Ecological succession describes the natural process of change that occurs within an ecosystem over time. It involves the sequential replacement of one community of living organisms by another, following either the creation of new land or a disturbance to an existing area.
The Two Paths of Ecological Change
Ecological change often follows one of two distinct paths: primary succession or secondary succession. Primary succession begins in environments completely devoid of life and soil, such as newly formed volcanic rock, areas exposed by receding glaciers, or bare sand dunes. In these settings, the ground is essentially “virgin” or “bare,” requiring the slow establishment of basic life forms to initiate soil development. This process can span hundreds to thousands of years.
Secondary succession, in contrast, occurs in areas where a pre-existing community has been disrupted or removed, but the underlying soil remains intact. Common examples include forests recovering after a wildfire, abandoned agricultural fields, or areas cleared by logging. Because the soil, with its organic matter and seed bank, is already present, this type of succession proceeds more rapidly. Pioneer species in secondary succession can immediately utilize the existing resources, leading to quicker ecosystem recovery.

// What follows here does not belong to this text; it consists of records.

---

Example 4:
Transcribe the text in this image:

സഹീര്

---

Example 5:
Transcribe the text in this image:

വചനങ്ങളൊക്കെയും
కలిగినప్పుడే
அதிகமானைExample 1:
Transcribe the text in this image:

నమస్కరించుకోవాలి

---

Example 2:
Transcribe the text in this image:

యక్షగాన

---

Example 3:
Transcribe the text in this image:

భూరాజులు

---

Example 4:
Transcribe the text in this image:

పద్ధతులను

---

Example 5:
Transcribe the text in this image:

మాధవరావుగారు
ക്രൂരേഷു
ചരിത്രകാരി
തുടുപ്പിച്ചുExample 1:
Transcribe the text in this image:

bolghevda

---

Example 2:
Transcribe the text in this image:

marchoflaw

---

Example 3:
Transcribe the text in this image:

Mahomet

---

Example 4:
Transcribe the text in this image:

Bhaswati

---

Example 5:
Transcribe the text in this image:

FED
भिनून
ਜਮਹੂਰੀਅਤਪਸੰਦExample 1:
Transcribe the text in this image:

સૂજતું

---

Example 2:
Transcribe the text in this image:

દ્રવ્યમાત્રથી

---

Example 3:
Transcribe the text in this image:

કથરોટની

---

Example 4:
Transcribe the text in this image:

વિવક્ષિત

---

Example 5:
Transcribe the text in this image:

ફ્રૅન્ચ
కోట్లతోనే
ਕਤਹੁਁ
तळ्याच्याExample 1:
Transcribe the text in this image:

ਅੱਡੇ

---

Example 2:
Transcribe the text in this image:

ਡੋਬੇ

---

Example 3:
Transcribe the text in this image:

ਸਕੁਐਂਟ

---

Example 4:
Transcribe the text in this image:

Lichen’s Role in Primary Succession
Lichens serve as examples of pioneer species in primary succession, playing a foundational role in initiating ecological development on barren surfaces. These organisms are a symbiotic partnership between a fungus and either an alga or a cyanobacterium. The fungus provides structure and protection, while the alga or cyanobacterium performs photosynthesis, producing energy for the partnership. This symbiotic relationship allows lichens to survive in harsh conditions, including nutrient-poor environments and exposed rock surfaces.
Their ability to colonize bare rock is important for establishing ecosystems. Lichens adhere directly to rock surfaces and, through a combination of chemical and physical processes, begin to break down the rock. They secrete organic acids, which chemically weather the rock by dissolving minerals. Additionally, their growth and decay contribute to the physical disintegration of rock particles. This breakdown, combined with trapped dust and decaying lichen matter, initiates the formation of a rudimentary layer of soil.

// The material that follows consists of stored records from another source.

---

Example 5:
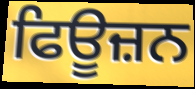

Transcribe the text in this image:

ਫਿਊਜ਼ਨ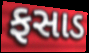
ફસાડ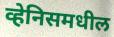
व्हेनिसमधीलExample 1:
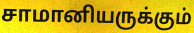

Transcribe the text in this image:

சாமானியருக்கும்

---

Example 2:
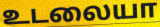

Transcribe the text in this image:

உடலையா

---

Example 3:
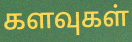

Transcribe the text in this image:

களவுகள்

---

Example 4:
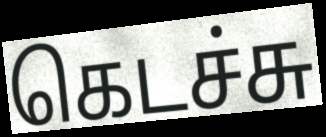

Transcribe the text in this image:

கெடச்சு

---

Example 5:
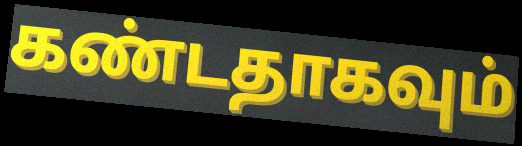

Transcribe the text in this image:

கண்டதாகவும்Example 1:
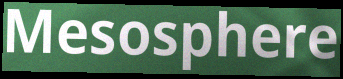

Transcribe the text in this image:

Mesosphere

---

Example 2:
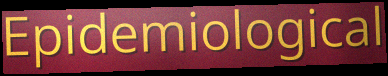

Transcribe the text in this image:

Epidemiological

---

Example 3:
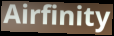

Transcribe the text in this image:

Airfinity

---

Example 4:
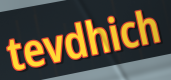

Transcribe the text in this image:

tevdhich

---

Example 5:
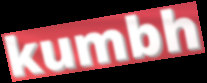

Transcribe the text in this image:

kumbh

The nascent soil layer created by lichens provides a substrate that can retain moisture and nutrients. As this thin soil develops, it allows for the establishment of more complex plant life, which can further accumulate organic matter. Over extended periods, these early colonizers pave the way for grasses, then shrubs, and eventually larger woody plants like trees, leading to a more diverse and complex climax community.

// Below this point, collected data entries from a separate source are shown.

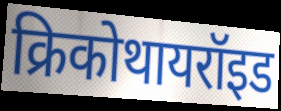
क्रिकोथायरॉइड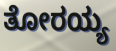
ತೋರಯ್ಯ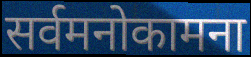
सर्वमनोकामना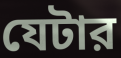
যেটারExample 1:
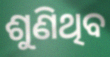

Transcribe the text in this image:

ଶୁଣିଥିବ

Lichen’s Presence in Secondary Succession
While lichens are important in primary succession, their role in secondary succession is not as a primary pioneer species. In areas undergoing secondary succession, existing soil provides immediate opportunities for other, faster-growing plants to colonize. Grasses and herbaceous plants emerge first, rapidly covering disturbed ground due to the presence of an established seed bank and available nutrients in the soil. These plants quickly dominate the initial stages of recovery, outcompeting lichens for space and resources.
Lichens can be present within areas experiencing secondary succession, but they do not initiate the ecological recovery in the same way. They might colonize exposed surfaces such as dead wood, fallen logs, or rocks that become uncovered within a disturbed forest. Their presence on these substrates contributes to local biodiversity and nutrient cycling, but it does not drive the overall successional trajectory as it does on newly formed, barren land.